The first meeting was a gathering of our Entrepreneurship SIG to hear from Hermann Hauser on his recommendations to the government on the creation of technology commercialisation centres like the German Fraunhofer Institute. As Hermann joked, since Prince Albert brought us the doctoral degree in the 19th Century the UK has regularly benchmarked it's innovation system against Germany and always found that there is more to learn. Multiple regional initiatives have fragmented resources: he cited the 24 nanoscience centres currently being funded around the UK. He recommends concentrating support around a few technology sectors (e.g. regenerative medicine, organic electronics) where the UK has clear leadership and locating a small number of centres near the academic groups driving those fields. Many local organizations had turned out to contribute, including Acacia Capital, AlertMe, Cambridge Consultants, Cognovo, Ernst & Young, Pathology Diagnostics, Pneumacare, Polysolar, Samsung, Sensory Design, Lloyds TSB, Unilever, University of Cambridge, amongst others.
The second meeting was an informal session with Julian Huppert, our local MP, to discuss how policies should change to encourage entrepreneurs to start and build technology companies here. This was a small gathering because we only had a couple of days notice, but the issues raised around how to attract great start-ups and also retain fast-growth businesses clearly need more airing, so we'll be running a further session in July to allow Members to share their insights.

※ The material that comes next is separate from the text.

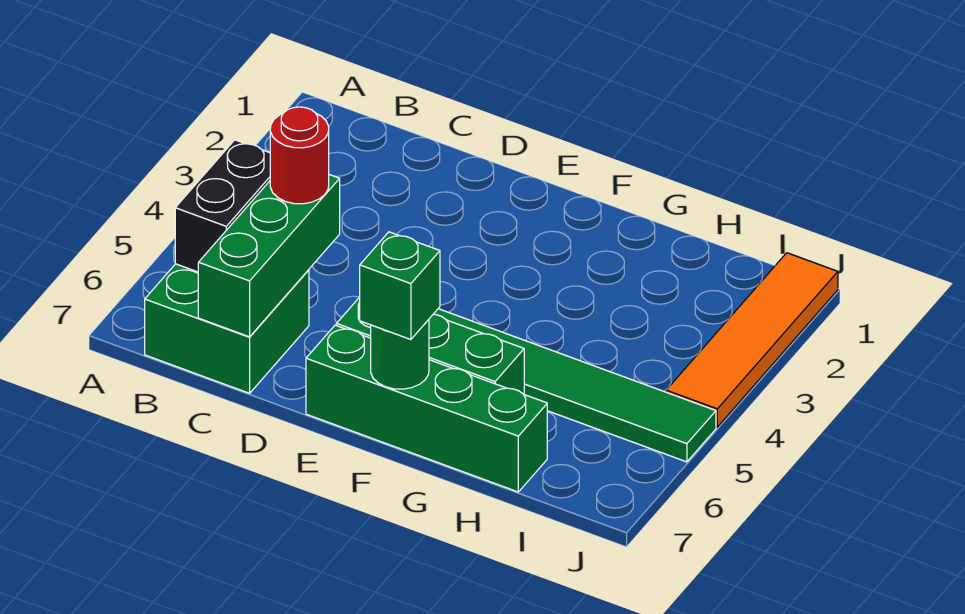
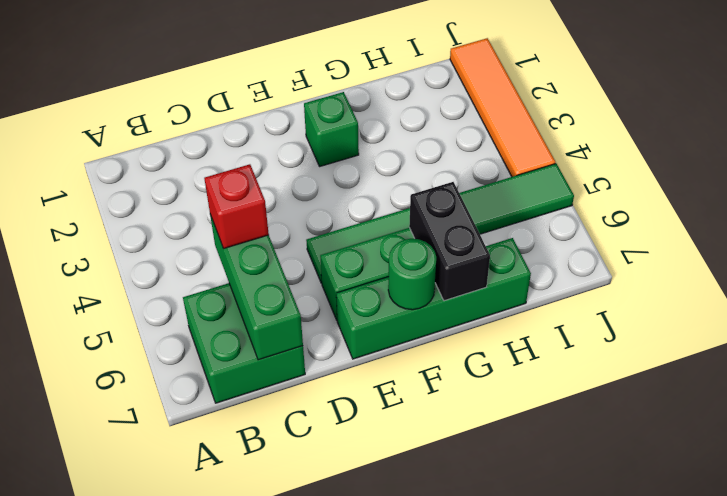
black brick B5:B6 level 2 -> black brick G6:G7 level 2
red round brick C5 level 3 -> red brick C5 level 3
green brick F7 level 3 -> green brick F2 level 1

Both sessions had a high proportion of MBA students because we ran them in collaboration with the Judge Business School. We also had students visiting from Laurea in Finland. It was good to hear them contributing strongly to the debate - including those pointing out that most of their peers were finding better opportunities elsewhere and would not be staying to help build our region. Clearly there is more to do if we want Cambridge ideas to change the world from here.